## Passage shown
☆ ☆ ☆ ☆ ☆ ☆ ☆

MQSeries.net :: View topic - Where is TCP timeout value set on z/OS

MQSeries.net

Tech Exchange

Education

Certifications

Library

Info Center

SupportPacs

FAQÂ Â

Usergroups

RSS Feed - WebSphere MQ Support

RSS Feed - Message Broker Support

MQSeries.net Forum Index » Mainframe, CICS, TXSeries » Where is TCP timeout value set on z/OS

Goto page 1, 2, 3 Next

Where is TCP timeout value set on z/OS

« View previous topic :: View next topic »

Author

Message

zpat

Posted: Mon Mar 04, 2019 6:13 am Post subject: Where is TCP timeout value set on z/OS

Jedi Council

Joined: 19 May 2001
Posts: 5867
Location: UK

On a sender channel between two z/OS QMs (QMR1 at v7.1, QMR2 at v8.0) - we see a timeout from TCP.

My question is where is the value for this timeout configured?

Quote:

08.08.27 S0026645 +CSQX259E !QMR1 CSQXRCTL Connection timed out, 016
016 channel QMR1.QMR2
016 connection (nn.nn.nn.nn)
016 (queue manager QMR2)
016 TRPTYPE=TCP

08.08.27 S0026645 +CSQX599E !QMR1 CSQXRCTL Channel QMR1.QMR2 ended abnormally

Also any suggestions as to possible cause would be helpful. The two QMs are located in different organisations.
_________________
Well, I don't think there is any question about it. It can only be attributable to human error. This sort of thing has cropped up before, and it has always been due to human error.

Vitor

Posted: Mon Mar 04, 2019 6:37 am Post subject: Re: Where is TCP timeout value set on z/OS

Grand High Poobah

Joined: 11 Nov 2005
Posts: 26093
Location: Texas, USA

zpat wrote:

My question is where is the value for this timeout configured?

Ask your system programmers. There are a number of ways TCP can be set up in z/OS, from a standard stack to VIPR, and it's going to be both site specific & inaccessible to normal mortals in most RACF configurations.
_________________
Honesty is the best policy.
Insanity is the best defence.

☆ ☆ ☆ ☆ ☆ ☆ ☆

## Set task A
Output the part of the forum thread from "08.08.27 S0026645 +CSQX599E" to "due to human error." word for word.
## Set task B
List every site navigation link at the top of the forum thread that comes after the site name "MQSeries.net" and before the two RSS feed links.

## Raw records

☆ ☆ ☆ ☆ ☆ ☆ ☆

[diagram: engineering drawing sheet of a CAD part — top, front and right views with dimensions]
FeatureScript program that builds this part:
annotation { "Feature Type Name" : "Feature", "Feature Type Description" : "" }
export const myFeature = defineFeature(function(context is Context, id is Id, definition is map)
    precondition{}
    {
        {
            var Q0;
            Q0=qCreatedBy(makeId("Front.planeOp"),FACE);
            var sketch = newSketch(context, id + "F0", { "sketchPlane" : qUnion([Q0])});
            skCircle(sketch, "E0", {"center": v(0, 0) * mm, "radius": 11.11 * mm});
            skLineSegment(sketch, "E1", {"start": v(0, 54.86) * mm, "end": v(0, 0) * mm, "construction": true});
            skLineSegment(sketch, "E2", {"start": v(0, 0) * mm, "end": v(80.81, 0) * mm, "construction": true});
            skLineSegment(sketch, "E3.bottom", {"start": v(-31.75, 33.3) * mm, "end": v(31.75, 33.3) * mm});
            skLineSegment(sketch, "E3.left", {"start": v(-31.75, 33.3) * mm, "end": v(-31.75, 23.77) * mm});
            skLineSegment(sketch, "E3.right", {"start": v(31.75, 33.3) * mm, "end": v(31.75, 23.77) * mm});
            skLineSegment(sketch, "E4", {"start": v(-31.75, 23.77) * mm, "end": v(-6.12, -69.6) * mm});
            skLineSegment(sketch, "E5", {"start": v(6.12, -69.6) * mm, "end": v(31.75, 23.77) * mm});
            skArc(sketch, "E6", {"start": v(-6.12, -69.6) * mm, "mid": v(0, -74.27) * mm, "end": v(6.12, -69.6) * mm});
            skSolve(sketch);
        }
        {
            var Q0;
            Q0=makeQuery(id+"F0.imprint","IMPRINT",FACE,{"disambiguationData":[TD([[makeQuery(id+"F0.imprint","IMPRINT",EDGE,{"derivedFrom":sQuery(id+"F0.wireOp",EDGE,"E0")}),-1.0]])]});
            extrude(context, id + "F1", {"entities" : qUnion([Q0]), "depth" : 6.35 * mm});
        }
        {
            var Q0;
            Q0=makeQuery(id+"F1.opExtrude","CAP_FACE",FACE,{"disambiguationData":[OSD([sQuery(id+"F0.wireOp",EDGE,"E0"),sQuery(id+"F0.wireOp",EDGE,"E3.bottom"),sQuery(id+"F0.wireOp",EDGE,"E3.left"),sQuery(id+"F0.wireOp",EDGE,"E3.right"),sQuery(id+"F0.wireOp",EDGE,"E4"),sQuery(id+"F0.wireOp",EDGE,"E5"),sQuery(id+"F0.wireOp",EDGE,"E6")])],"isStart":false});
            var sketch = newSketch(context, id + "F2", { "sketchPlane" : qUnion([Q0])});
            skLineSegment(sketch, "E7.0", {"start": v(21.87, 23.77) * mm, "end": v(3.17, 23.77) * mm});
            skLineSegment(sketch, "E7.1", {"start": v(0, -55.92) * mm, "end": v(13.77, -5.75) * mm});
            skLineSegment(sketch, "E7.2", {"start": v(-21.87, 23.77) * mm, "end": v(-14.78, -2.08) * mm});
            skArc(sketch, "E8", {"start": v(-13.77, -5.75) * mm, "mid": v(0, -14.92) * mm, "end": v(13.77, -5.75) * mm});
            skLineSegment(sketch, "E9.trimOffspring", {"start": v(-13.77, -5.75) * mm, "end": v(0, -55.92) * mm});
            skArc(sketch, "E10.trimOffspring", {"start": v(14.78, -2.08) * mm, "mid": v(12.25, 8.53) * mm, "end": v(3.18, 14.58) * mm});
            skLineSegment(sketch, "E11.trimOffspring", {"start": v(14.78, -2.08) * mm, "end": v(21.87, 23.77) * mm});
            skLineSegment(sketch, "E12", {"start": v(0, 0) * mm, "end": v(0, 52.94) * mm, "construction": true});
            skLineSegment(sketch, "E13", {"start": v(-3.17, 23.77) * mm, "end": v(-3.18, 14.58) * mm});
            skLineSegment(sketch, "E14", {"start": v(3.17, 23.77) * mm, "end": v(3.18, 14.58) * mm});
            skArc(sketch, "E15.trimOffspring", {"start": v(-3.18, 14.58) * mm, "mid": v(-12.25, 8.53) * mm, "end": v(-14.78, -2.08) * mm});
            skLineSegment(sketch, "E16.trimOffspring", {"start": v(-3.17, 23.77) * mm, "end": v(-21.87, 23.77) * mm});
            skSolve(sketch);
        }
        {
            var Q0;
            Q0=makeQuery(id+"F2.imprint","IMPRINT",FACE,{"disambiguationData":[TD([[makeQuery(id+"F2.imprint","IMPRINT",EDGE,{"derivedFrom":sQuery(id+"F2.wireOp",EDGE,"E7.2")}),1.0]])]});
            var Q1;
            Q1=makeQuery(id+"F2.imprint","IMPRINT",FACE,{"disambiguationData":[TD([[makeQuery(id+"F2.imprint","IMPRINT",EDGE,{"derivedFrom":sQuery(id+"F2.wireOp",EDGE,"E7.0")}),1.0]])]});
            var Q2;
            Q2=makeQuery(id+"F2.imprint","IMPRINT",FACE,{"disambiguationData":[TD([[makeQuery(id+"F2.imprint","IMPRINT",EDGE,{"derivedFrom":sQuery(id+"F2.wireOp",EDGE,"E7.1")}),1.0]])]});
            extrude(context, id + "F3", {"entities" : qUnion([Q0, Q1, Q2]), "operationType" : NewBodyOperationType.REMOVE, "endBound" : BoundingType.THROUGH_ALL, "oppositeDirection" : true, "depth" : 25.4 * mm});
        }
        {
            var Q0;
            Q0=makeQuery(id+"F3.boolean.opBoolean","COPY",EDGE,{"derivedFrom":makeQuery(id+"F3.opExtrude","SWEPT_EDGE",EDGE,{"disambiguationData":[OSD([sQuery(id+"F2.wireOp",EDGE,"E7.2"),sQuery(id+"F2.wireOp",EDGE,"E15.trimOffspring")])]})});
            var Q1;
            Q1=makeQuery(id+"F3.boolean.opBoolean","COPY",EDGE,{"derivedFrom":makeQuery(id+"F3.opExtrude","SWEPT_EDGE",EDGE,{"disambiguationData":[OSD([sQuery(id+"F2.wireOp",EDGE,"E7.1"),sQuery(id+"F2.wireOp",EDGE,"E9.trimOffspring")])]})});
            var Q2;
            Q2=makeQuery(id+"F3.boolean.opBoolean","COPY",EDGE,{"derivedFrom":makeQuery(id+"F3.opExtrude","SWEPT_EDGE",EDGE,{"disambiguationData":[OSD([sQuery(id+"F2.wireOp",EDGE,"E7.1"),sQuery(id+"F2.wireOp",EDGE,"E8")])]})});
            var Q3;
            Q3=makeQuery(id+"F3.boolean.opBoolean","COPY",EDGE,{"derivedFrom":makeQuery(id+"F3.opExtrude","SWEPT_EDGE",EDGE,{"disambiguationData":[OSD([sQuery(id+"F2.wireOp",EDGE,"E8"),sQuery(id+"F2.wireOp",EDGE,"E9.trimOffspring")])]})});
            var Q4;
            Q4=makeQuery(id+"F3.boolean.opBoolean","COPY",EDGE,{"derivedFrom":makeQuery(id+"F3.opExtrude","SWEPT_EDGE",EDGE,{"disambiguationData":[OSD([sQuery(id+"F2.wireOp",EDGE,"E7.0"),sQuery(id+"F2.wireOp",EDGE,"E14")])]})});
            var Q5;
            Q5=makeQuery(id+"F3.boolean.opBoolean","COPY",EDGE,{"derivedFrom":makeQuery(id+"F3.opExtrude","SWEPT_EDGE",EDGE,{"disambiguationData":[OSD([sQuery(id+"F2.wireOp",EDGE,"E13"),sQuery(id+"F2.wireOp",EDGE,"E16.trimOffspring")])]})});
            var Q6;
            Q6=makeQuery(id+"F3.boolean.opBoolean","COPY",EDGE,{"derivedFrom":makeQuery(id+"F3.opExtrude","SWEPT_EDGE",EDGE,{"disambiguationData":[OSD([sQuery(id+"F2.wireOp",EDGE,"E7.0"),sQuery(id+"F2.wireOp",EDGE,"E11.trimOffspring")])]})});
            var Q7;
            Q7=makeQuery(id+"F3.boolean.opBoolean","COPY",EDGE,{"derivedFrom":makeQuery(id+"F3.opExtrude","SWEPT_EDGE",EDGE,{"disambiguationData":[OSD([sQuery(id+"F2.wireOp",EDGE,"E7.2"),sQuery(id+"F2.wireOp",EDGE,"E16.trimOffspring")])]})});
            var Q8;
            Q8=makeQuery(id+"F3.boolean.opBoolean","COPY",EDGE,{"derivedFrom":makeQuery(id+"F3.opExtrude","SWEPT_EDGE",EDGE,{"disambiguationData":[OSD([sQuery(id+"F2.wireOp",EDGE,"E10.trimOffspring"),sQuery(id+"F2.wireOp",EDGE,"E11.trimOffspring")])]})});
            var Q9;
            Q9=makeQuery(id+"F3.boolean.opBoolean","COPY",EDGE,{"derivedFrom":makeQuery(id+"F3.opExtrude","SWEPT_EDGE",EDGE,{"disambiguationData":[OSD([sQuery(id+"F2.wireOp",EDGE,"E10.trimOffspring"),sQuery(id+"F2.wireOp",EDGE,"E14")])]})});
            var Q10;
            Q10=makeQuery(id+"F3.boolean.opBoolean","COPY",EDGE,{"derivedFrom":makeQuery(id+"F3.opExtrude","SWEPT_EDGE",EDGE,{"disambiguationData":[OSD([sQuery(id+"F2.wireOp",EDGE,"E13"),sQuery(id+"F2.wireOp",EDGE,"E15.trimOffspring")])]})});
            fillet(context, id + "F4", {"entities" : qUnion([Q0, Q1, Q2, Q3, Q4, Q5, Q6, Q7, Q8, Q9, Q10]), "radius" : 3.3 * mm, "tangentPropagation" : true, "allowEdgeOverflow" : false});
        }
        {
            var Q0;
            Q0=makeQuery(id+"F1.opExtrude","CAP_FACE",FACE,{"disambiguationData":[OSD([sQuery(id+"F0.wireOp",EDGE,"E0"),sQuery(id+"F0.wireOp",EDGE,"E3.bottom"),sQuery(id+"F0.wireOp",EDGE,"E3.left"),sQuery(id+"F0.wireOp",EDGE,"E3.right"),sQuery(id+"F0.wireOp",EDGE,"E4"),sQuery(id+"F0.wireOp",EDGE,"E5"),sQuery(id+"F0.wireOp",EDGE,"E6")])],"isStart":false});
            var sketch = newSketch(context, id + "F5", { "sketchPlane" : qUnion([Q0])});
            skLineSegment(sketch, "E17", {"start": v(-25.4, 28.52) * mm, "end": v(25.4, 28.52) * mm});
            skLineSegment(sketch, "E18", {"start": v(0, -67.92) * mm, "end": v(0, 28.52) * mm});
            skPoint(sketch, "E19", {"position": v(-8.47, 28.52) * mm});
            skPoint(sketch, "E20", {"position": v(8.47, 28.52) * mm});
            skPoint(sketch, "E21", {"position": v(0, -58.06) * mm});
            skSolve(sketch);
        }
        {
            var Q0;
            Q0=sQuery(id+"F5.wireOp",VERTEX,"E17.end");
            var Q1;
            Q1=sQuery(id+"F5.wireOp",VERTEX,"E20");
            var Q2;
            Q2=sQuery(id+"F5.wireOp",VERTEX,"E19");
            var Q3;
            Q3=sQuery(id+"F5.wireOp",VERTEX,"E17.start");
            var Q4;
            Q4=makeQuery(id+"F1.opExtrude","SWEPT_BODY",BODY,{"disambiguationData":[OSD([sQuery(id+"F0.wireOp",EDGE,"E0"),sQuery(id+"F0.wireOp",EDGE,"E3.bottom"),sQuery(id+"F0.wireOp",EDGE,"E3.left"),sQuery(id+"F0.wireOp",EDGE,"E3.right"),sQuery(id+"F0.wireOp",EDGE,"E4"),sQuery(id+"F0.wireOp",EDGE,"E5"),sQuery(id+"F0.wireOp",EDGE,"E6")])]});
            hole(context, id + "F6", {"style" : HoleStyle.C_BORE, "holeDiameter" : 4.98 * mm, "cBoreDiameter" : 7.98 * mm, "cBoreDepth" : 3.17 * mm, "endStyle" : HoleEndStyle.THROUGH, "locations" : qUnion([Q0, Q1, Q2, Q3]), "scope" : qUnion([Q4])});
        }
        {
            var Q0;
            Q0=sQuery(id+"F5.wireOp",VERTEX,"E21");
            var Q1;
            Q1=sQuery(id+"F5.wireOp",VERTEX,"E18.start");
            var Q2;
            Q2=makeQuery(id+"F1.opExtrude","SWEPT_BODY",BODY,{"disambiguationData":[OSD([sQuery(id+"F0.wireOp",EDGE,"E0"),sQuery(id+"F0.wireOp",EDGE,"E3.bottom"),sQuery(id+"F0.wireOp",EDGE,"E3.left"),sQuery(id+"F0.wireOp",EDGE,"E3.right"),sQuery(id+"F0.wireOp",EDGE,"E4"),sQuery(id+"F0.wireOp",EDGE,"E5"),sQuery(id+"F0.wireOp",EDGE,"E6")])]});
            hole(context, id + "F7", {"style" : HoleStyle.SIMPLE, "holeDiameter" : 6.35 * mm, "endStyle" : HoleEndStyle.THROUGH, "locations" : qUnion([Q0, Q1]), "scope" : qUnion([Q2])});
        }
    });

☆ ☆ ☆ ☆ ☆ ☆ ☆

## Correct output A
08.08.27 S0026645 +CSQX599E !QMR1 CSQXRCTL Channel QMR1.QMR2 ended abnormally

Also any suggestions as to possible cause would be helpful. The two QMs are located in different organisations.
_________________
Well, I don't think there is any question about it. It can only be attributable to human error. This sort of thing has cropped up before, and it has always been due to human error.

## Correct output B
Tech Exchange
Education
Certifications
Library
Info Center
SupportPacs
FAQ
Usergroups